P.S. you can also see the allocated size of a file using the -s option to ls
Thanks, this shows the same info as du.
Stephan
Stephan van Hienen wrote:
You can also 'recover' the lost space by running (as root on the server):
/usr/sbin/xfs_fsr 10Gtest
doesn't help :
]# xfs_fsr 10Gtest ]# du -hs 17G .
... it worked for me :-)
Interestingly, I did a similar 'dd' locally on a XFS file system (CentOS 6.2) and got an allocation size of 16Gb for a 10Gb file - may be it's a bug/feature of the XFS versions used?

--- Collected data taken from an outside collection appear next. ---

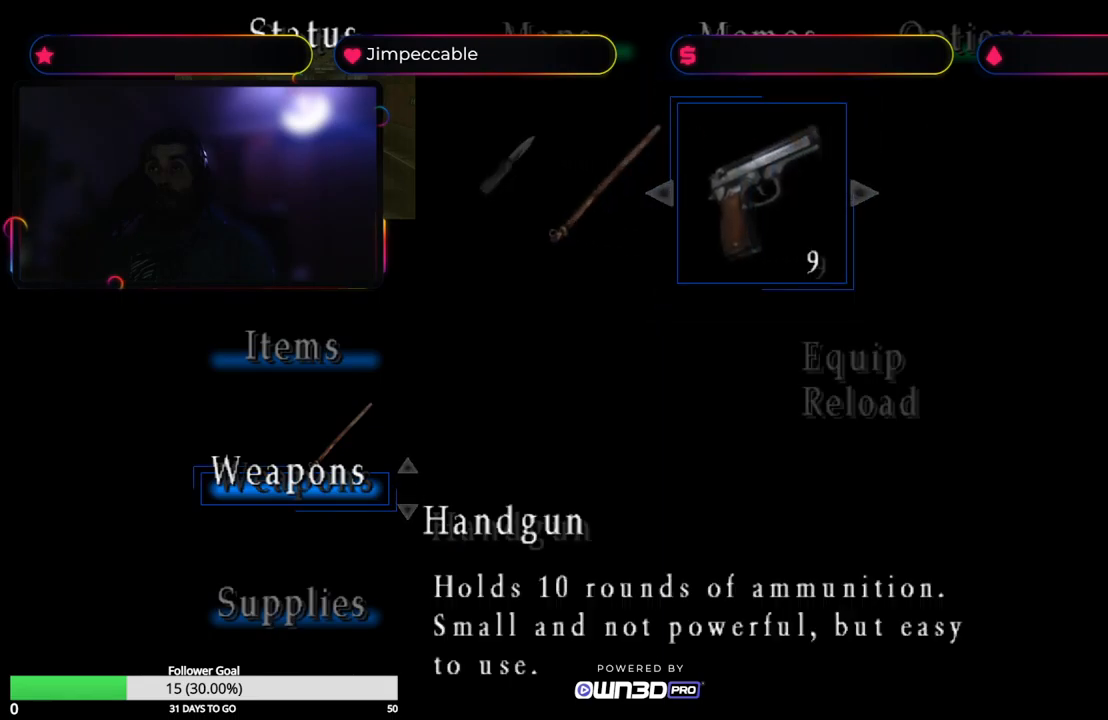
{"buttons": [], "left_stick": "center", "right_stick": "center", "events": [[34, "left_stick", "down"], [200, "left_stick", "center"]]}
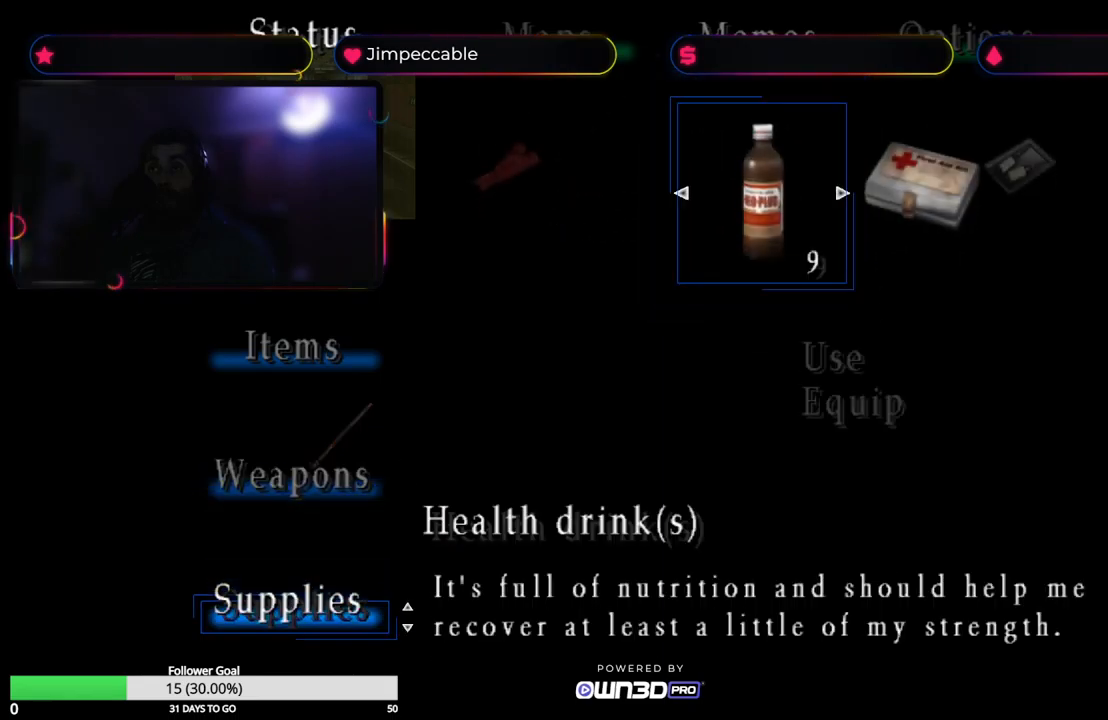
{"buttons": [], "left_stick": "center", "right_stick": "center", "events": [[284, "left_stick", "up"], [484, "left_stick", "center"]]}
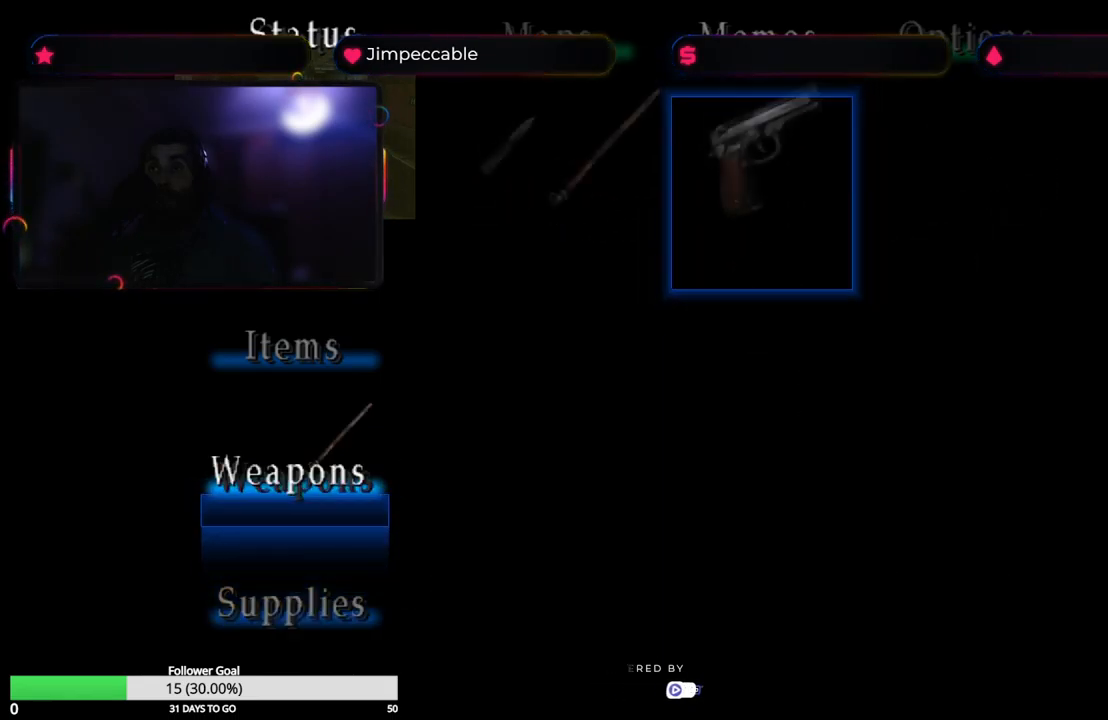
{"buttons": [], "left_stick": "center", "right_stick": "center", "events": [[367, "A", "down"], [484, "A", "up"]]}
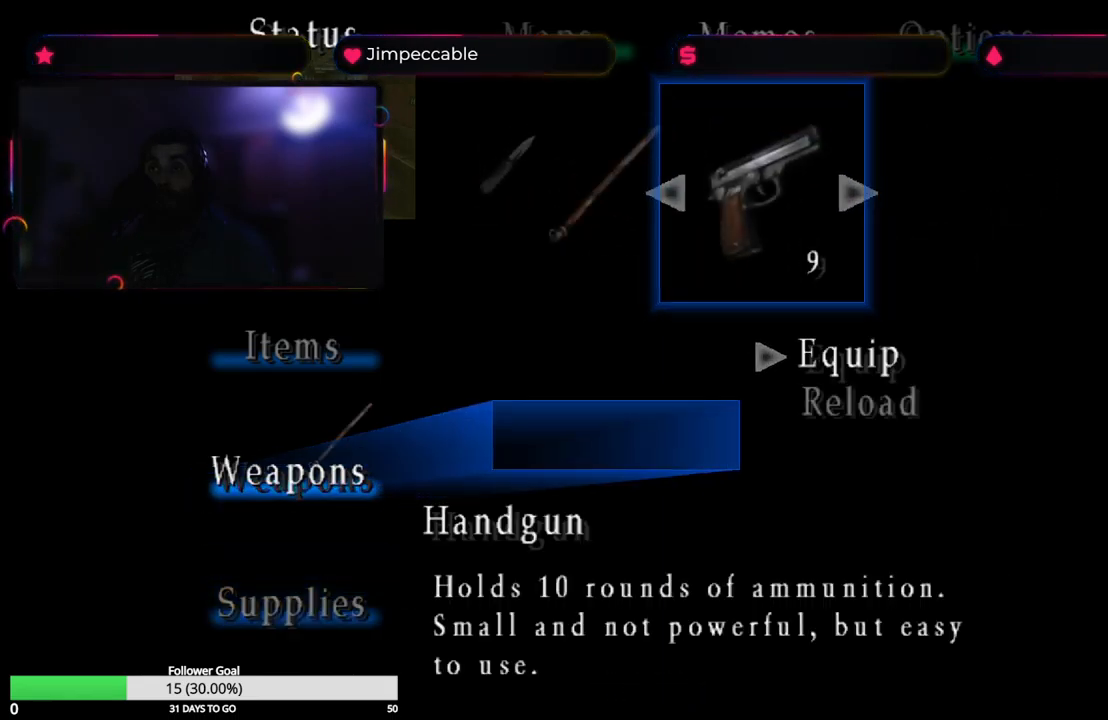
{"buttons": [], "left_stick": "center", "right_stick": "center", "events": [[184, "left_stick", "down"], [317, "left_stick", "center"]]}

I guess you might get a better response from the XFS mail list - see http://oss.sgi.com/projects/xfs/ ???
James Pearson
On Mon, Jun 11, 2012 at 05:07:05PM +0200, Stephan van Hienen wrote:
On Mon, 11 Jun 2012, James Pearson wrote:
What does:
/usr/sbin/xfs_bmap -pl 10Gtest
output (when run on the server)?
10Gtest: 0: [0..808319]: 261386472..262194791 808320 blocks
...
You can also 'recover' the lost space by running (as root on the server):
/usr/sbin/xfs_fsr 10Gtest
doesn't help :
]# xfs_fsr 10Gtest ]# du -hs 17G .
try mounting the xfs volume with allocsize=4k.